Unfortunately, this isn't consistent throughout the franchise. Hell, even episode 2 explicitly stating druids can't think comes just one movie after we had a ceremony to present R2 a medal for saving the ship. And it certainly seems like more recent Star Wars stuff prefers to lean towards humanizing the droids.
The way it appears to work, broadly over all the content, is that the longer a droid is left to operate the more sentient it becomes. The empire is shown to wipe their droids regularly to inhibit this phenomenon.
The problem seems to be that because of this, you have characters that treat them as individuals and characters that treat them as tools.
There's also a lot of content that seems to blame the separatists for a lot of the animosity towards droids.

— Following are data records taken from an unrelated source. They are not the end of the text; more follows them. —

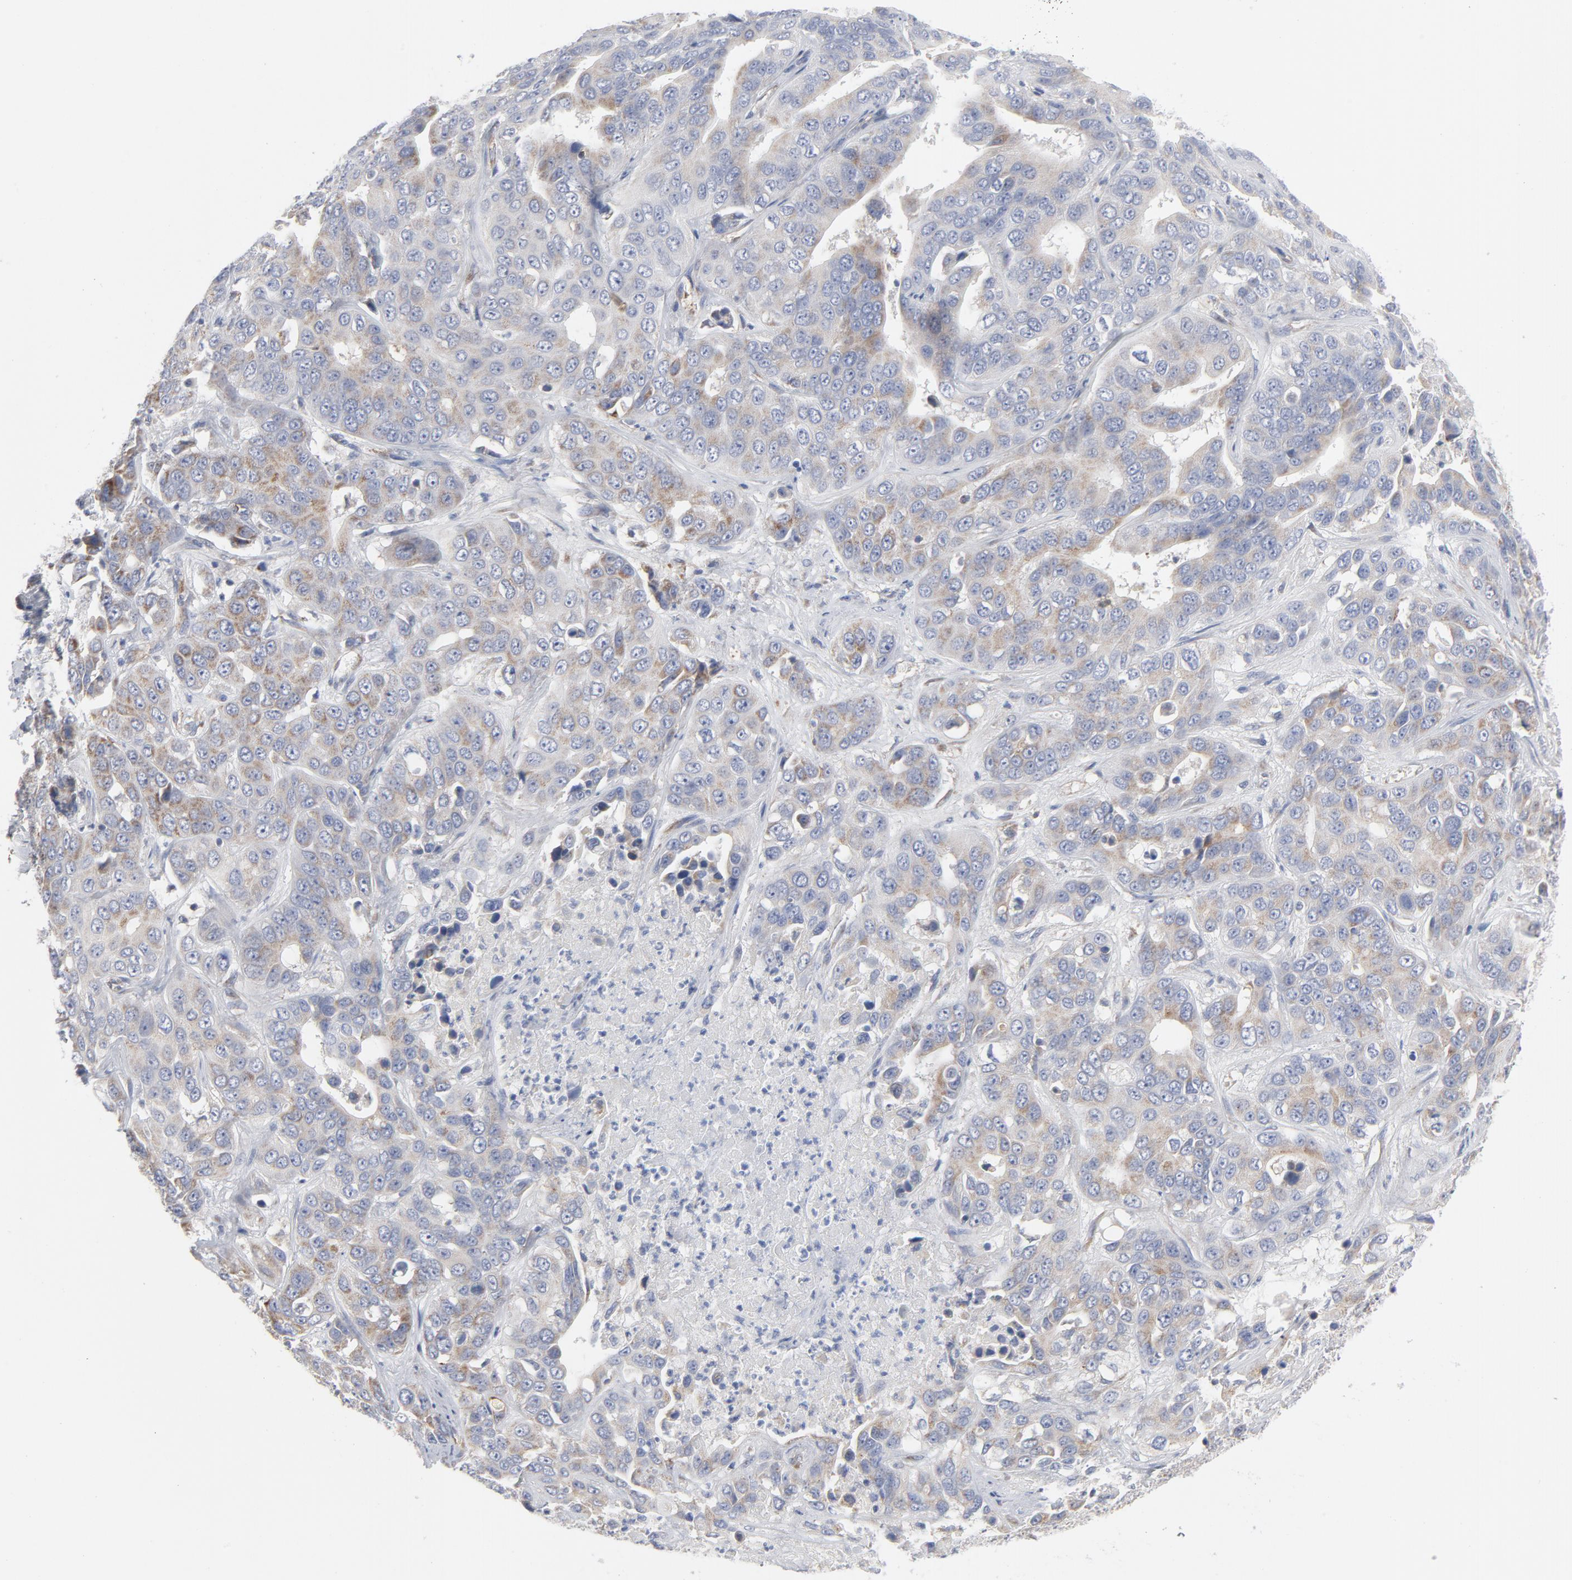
{"staining": {"intensity": "weak", "quantity": "25%-75%", "location": "cytoplasmic/membranous"}, "tissue": "liver cancer", "cell_type": "Tumor cells", "image_type": "cancer", "snomed": [{"axis": "morphology", "description": "Cholangiocarcinoma"}, {"axis": "topography", "description": "Liver"}], "caption": "Human liver cancer stained for a protein (brown) demonstrates weak cytoplasmic/membranous positive staining in approximately 25%-75% of tumor cells.", "gene": "OXA1L", "patient": {"sex": "female", "age": 52}}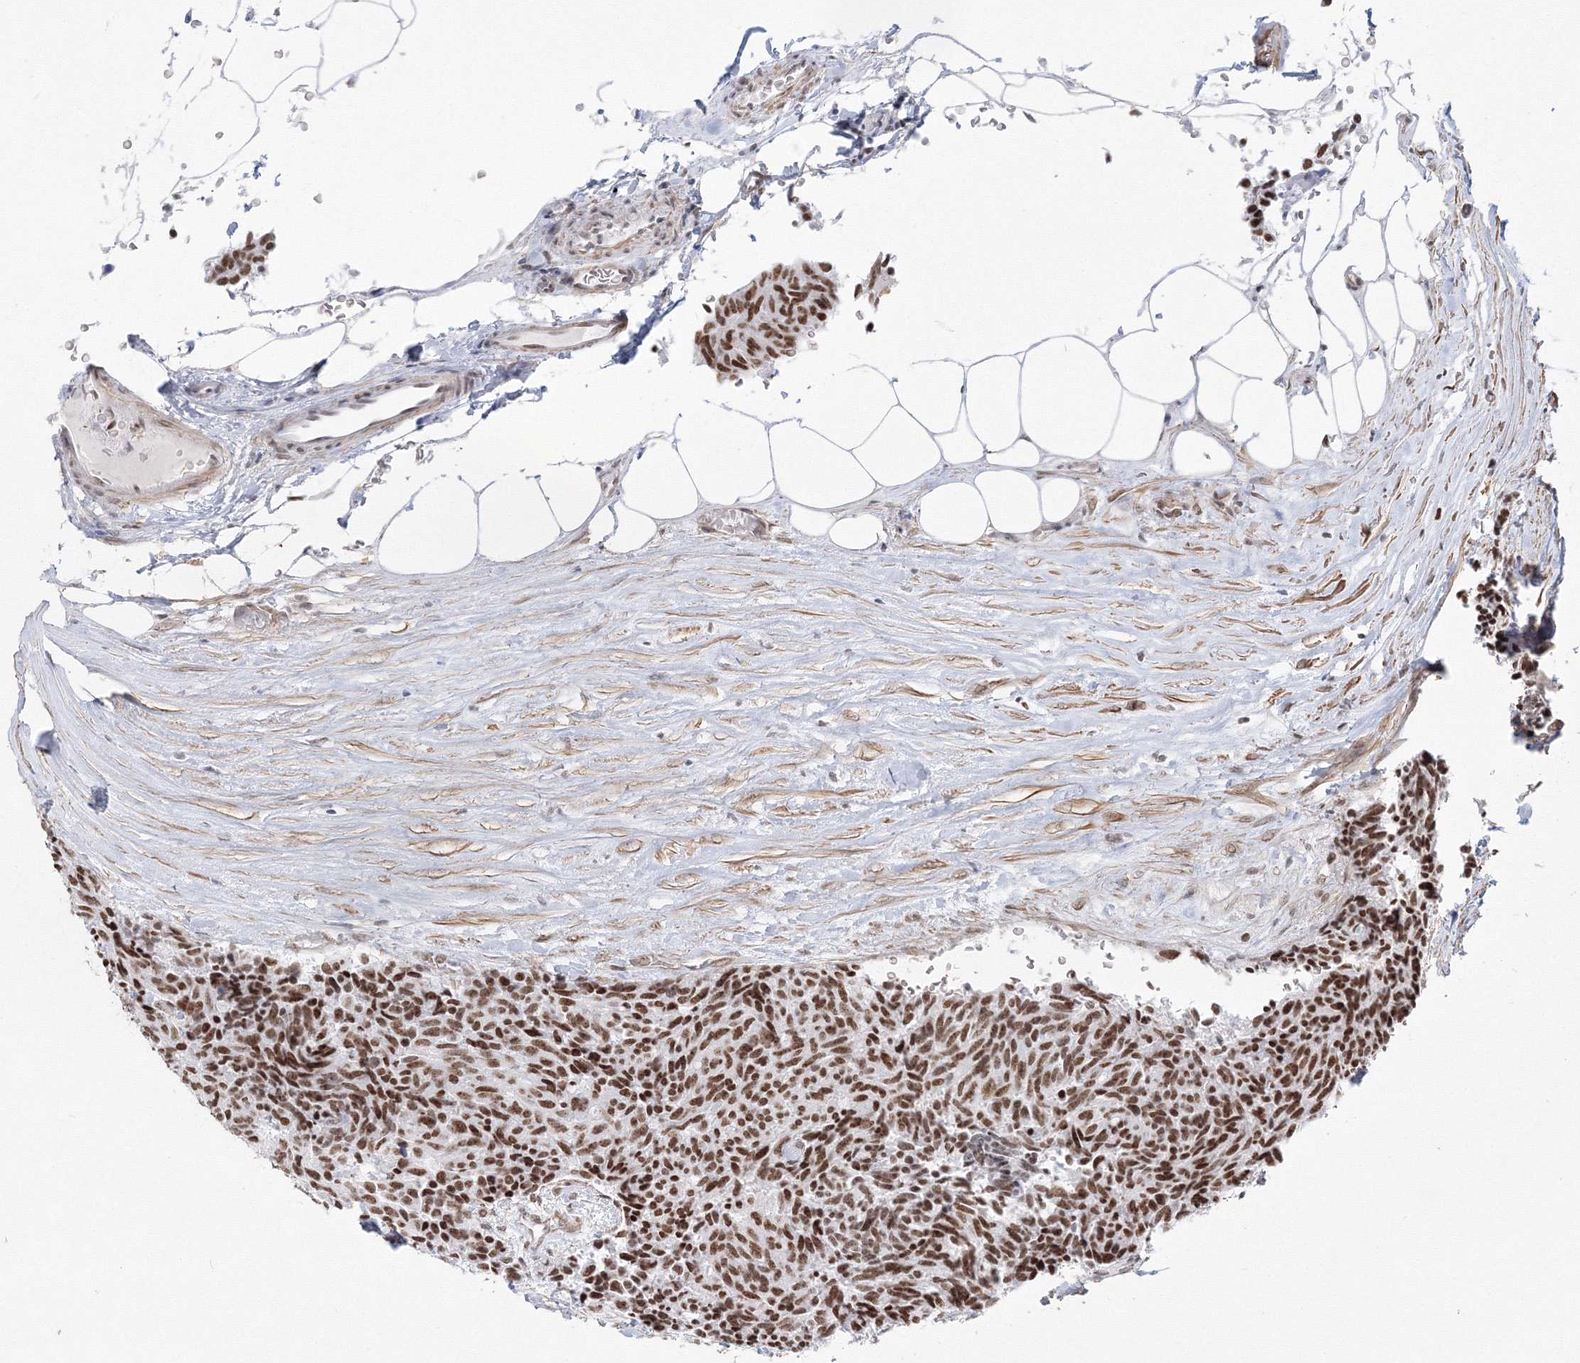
{"staining": {"intensity": "moderate", "quantity": ">75%", "location": "nuclear"}, "tissue": "carcinoid", "cell_type": "Tumor cells", "image_type": "cancer", "snomed": [{"axis": "morphology", "description": "Carcinoid, malignant, NOS"}, {"axis": "topography", "description": "Pancreas"}], "caption": "A medium amount of moderate nuclear staining is present in approximately >75% of tumor cells in carcinoid (malignant) tissue.", "gene": "ZNF638", "patient": {"sex": "female", "age": 54}}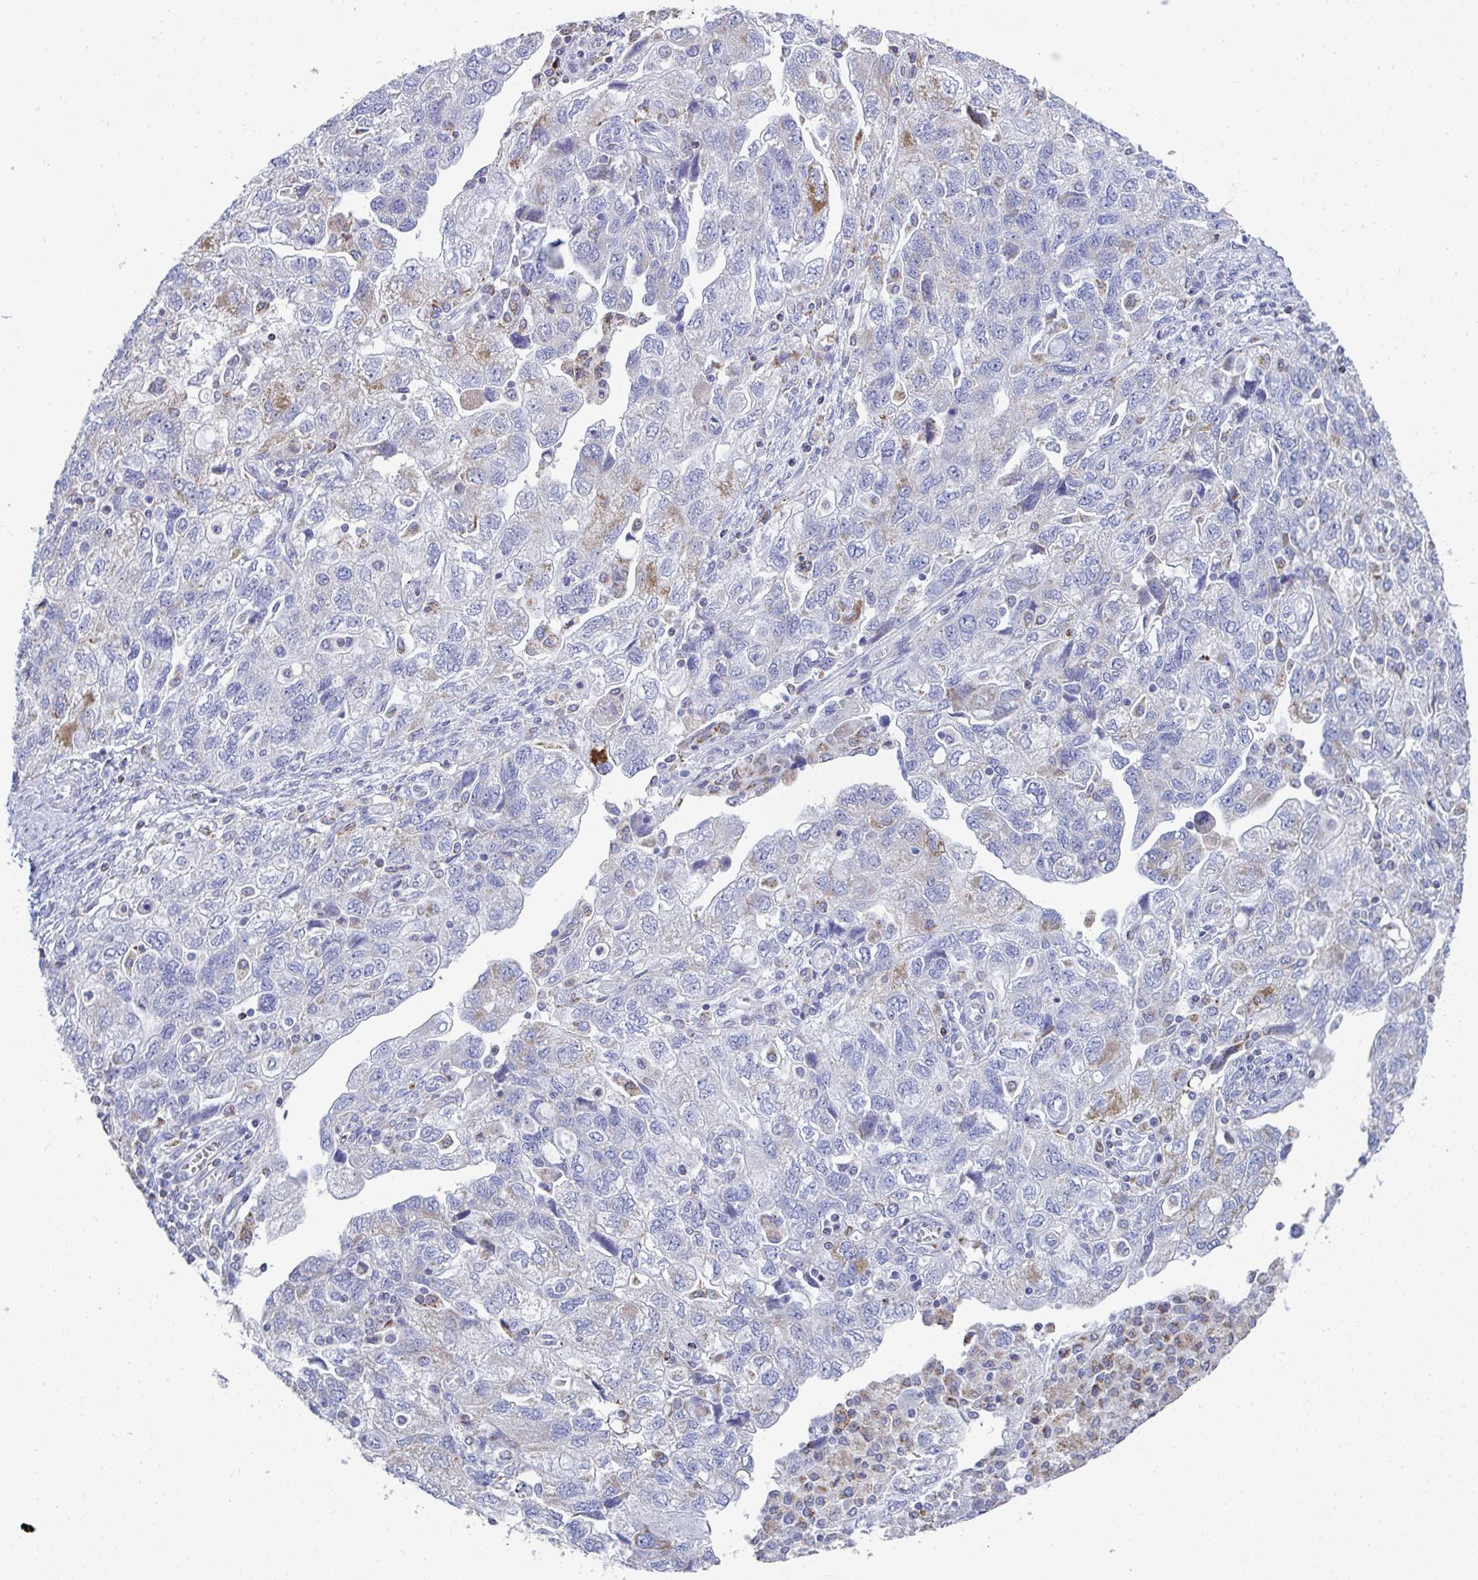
{"staining": {"intensity": "weak", "quantity": "<25%", "location": "cytoplasmic/membranous"}, "tissue": "ovarian cancer", "cell_type": "Tumor cells", "image_type": "cancer", "snomed": [{"axis": "morphology", "description": "Carcinoma, NOS"}, {"axis": "morphology", "description": "Cystadenocarcinoma, serous, NOS"}, {"axis": "topography", "description": "Ovary"}], "caption": "Immunohistochemistry (IHC) image of human ovarian cancer stained for a protein (brown), which shows no positivity in tumor cells.", "gene": "MGAM2", "patient": {"sex": "female", "age": 69}}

Which directly contradicts the statement in episode 2:
Obi-Wan: "Well if droids could think, there'd be none of us here, would there?"
If we accept Obi-Wan's characterization, then those droids may be able to operate independently, but they aren't actually thinking.
Again, I think a lot of Star Wars media has leaned towards making droids people and not just walking computers with a friendly ui. It's convenient for storytelling because it's easier to write and allows for droid characters to play larger roles and be more relatable to the audience.
But from a world building perspective it creates a lot of unfortunate implications and just makes less sense. The existence of truly intelligent robots should fundamentally alter the world but it never does.